The chestnut-vented nuthatch's calls are varied, with squeaky sit or sit-sit sounds, repeated more or less rapidly with various inflections and in irregular series. Similar but drier tchip or tchit sounds are sometimes made, often in a trill reminiscent of the alarm of a Eurasian wren (Troglodytes troglodytes). The alarm calls of the chestnut-vented nuthatch are reported in English-language literature as nasal sounds in quir, kner or mew, as well as an emphatic, metallic tsit, sometimes doubled or repeated in quick series. The song is a stereotyped, monotonous rattle or tremolo in ... or ..., lasting less than a second or sometimes slowed down to ... or ' reminiscent of the song of the Eurasian nuthatch.

=== Food ===
The chestnut-vented nuthatch often forages for food on the ground, on rocks, old stumps, or in trees. No specific information about the diet is known, but the species probably feeds on small arthropods and seeds.

=== Breeding ===
Although the breeding season varies by region, it generally takes place in Thailand from March to May, March to June for India, April to early June for eastern Myanmar, and April to May in Fujian. On Nat Ma Taung, juveniles have been observed as early as March 31. According to observations made in Thailand and Vietnam, the construction of the nest begins in January. It is located at a height of about 10 m in the hole of a tree, or in a stump.

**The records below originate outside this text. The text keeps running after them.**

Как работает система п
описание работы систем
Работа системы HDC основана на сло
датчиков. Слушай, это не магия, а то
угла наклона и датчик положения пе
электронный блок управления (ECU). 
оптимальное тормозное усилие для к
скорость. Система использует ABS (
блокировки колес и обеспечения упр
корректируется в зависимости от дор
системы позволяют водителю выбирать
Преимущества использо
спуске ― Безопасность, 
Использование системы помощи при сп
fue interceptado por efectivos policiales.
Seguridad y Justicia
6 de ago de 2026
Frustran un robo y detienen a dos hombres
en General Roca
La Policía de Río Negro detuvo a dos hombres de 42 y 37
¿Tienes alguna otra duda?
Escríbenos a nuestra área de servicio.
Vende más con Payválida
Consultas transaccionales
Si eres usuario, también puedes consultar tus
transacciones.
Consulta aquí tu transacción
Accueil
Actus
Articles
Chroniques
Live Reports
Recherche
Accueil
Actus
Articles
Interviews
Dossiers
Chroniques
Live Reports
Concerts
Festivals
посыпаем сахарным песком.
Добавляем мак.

The chestnut-vented nuthatch, like the Eurasian nuthatch and other species of the family, may line the entrance of a cavity with mud to reduce the opening and thus avoid predation of the brood. The bottom of the nest is lined with pieces of bark and moss and topped with hair. Two to five eggs are laid, averaging 18.6 × 13.8 mm in S. n. nagaensis and 18.3 × 14 mm in S. n. montium. They are white, with red dots on a mottled reddish-purple background, the red dots mainly concentrated at the larger end of the egg.

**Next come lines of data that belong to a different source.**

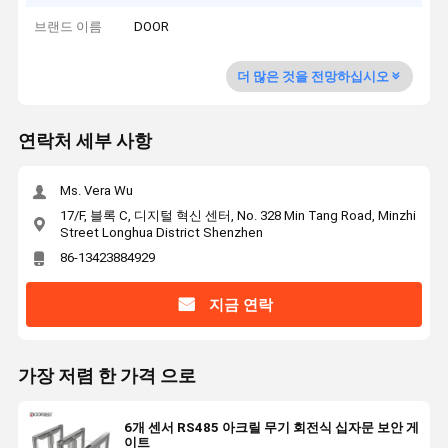
브랜드 이름
DOOR
더 많은 것을 전망하십시오
연락처 세부 사항
Ms. Vera Wu
17/F, 블록 C, 디지털 혁신 센터, No. 328 Min Tang Road, Minzhi
Street Longhua District Shenzhen
86-13423884929
지금 연락
가장 저렴 한 가격 으로
6개 센서 RS485 아크릴 무기 회전식 십자문 보안 게
이트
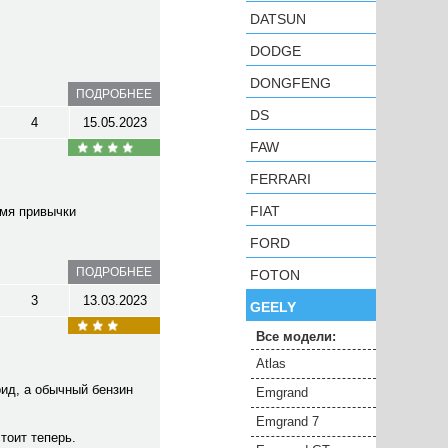
DATSUN
DODGE
DONGFENG
ПОДРОБНЕЕ
DS
4
15.05.2023
FAW
FERRARI
FIAT
емя привычки
FORD
ПОДРОБНЕЕ
FOTON
3
13.03.2023
GEELY
Все модели:
Atlas
рид, а обычный бензин
Emgrand
Emgrand 7
стоит теперь.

==Distribution and habitat==
The chestnut-vented nuthatch lives from Tibet to the mountains of Lâm Đồng province in southern Vietnam. In India, it is found only in the far eastern states of Arunachal Pradesh, Nagaland, Manipur, Assam and Meghalaya. The species lives in the Chin Hills of western Myanmar, but most of its distribution in Myanmar is in the eastern half of the country, from Kachin State to at least Shan State, and also into northwestern Thailand. It also nests in Tibet and south-central China, from western Sichuan to Yunnan and marginally in southwestern Guizhou. An isolated Chinese population also lives in northwestern Fujian, on Mount Huanggang. Two other isolated populations from the southernmost part of the species' distribution, one occurring in southern Vietnam on the Đà Lạt Plateau, another being reported in Laos on the Bolaven Plateau.

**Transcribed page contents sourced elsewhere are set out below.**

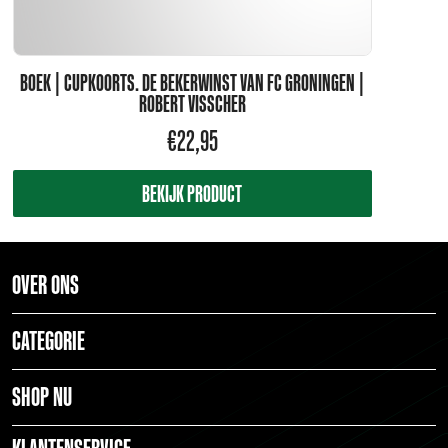
BOEK | CUPKOORTS. DE BEKERWINST VAN FC GRONINGEN |
ROBERT VISSCHER
€
22,95
BEKIJK PRODUCT
OVER ONS
CATEGORIE
SHOP NU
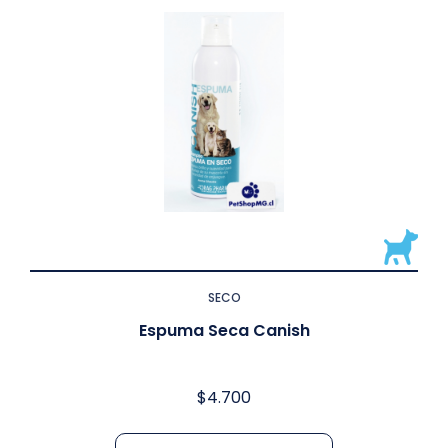
SECO
Espuma Seca Canish
$
4.700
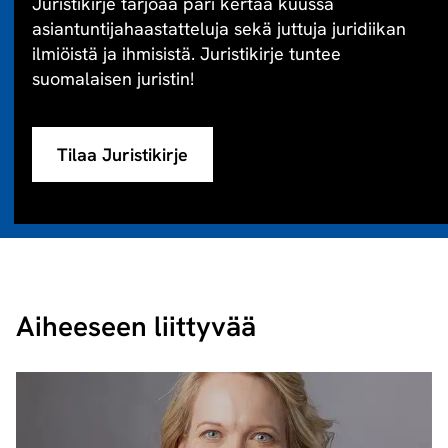
Juristikirje tarjoaa pari kertaa kuussa
asiantuntijahaastatteluja sekä juttuja juridiikan
ilmiöistä ja ihmisistä. Juristikirje tuntee
suomalaisen juristin!
Tilaa Juristikirje
Aiheeseen liittyvää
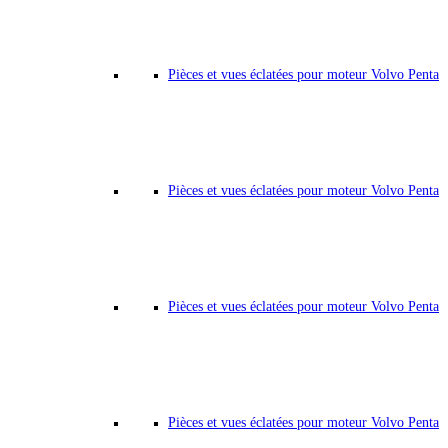
Pièces et vues éclatées pour moteur Volvo Penta
Pièces et vues éclatées pour moteur Volvo Penta
Pièces et vues éclatées pour moteur Volvo Penta
Pièces et vues éclatées pour moteur Volvo Penta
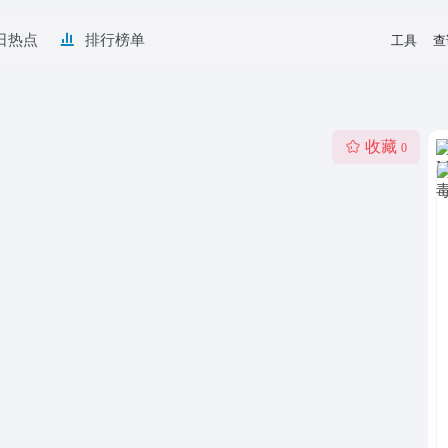
日热点
排行榜单
工具
查
收藏
0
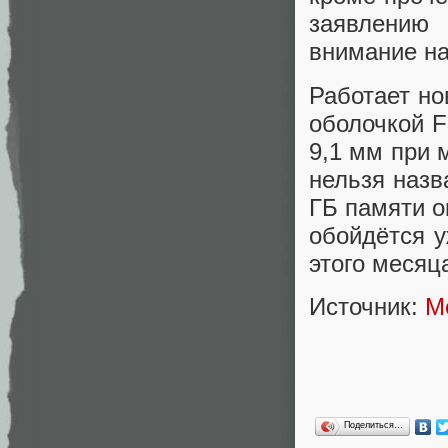
заявлению 
внимание на
Работает но
оболочкой F
9,1 мм при 
нельзя назв
ГБ памяти о
обойдётся у
этого месяц
Источник:
M
Поделиться…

The chestnut-vented nuthatch usually inhabits evergreen forests of the uplands, or forests and pine patches growing on dry ridges in the middle of evergreen forests. Locally, it also occurs in deciduous forests in northeastern India, in Quercus subsericea oak forests and alder groves in northeastern Myanmar, spruce forests (Picea sp.), fir forests (Abies sp.) or rhododendron stands in Yunnan, or poplar (Populus sp.) and walnut (Juglans sp.) in Sichuan. The altitudinal distribution ranges from 1400–2600 m in India, Thailand, and Myanmar, occasionally occurring up to 3200 m in the latter. It also occurs from 1050–3500 m in Tibet and Sichuan and up to 4570 m in Yunnan. The population in southern Vietnam lives between 915–2285 m.

== Status and threats ==
The population of the chestnut-vented nuthatch is declining due to habitat destruction and fragmentation, but its range is large and was estimated to be 3.8 million km^{2} (1.5 million square miles), and the species is generally common throughout its range. For these reasons, the chestnut-vented nuthatch is considered to be of least concern by the International Union for the Conservation of Nature. A study carried out in 2009 tried to predict the impact of climate change on the distribution of several species of nuthatches in Asia by modeling two scenarios. It predicted that the chestnut-vented nuthatch could see its distribution decrease between the 2040s and 2069 by 15.9 to 17.4%.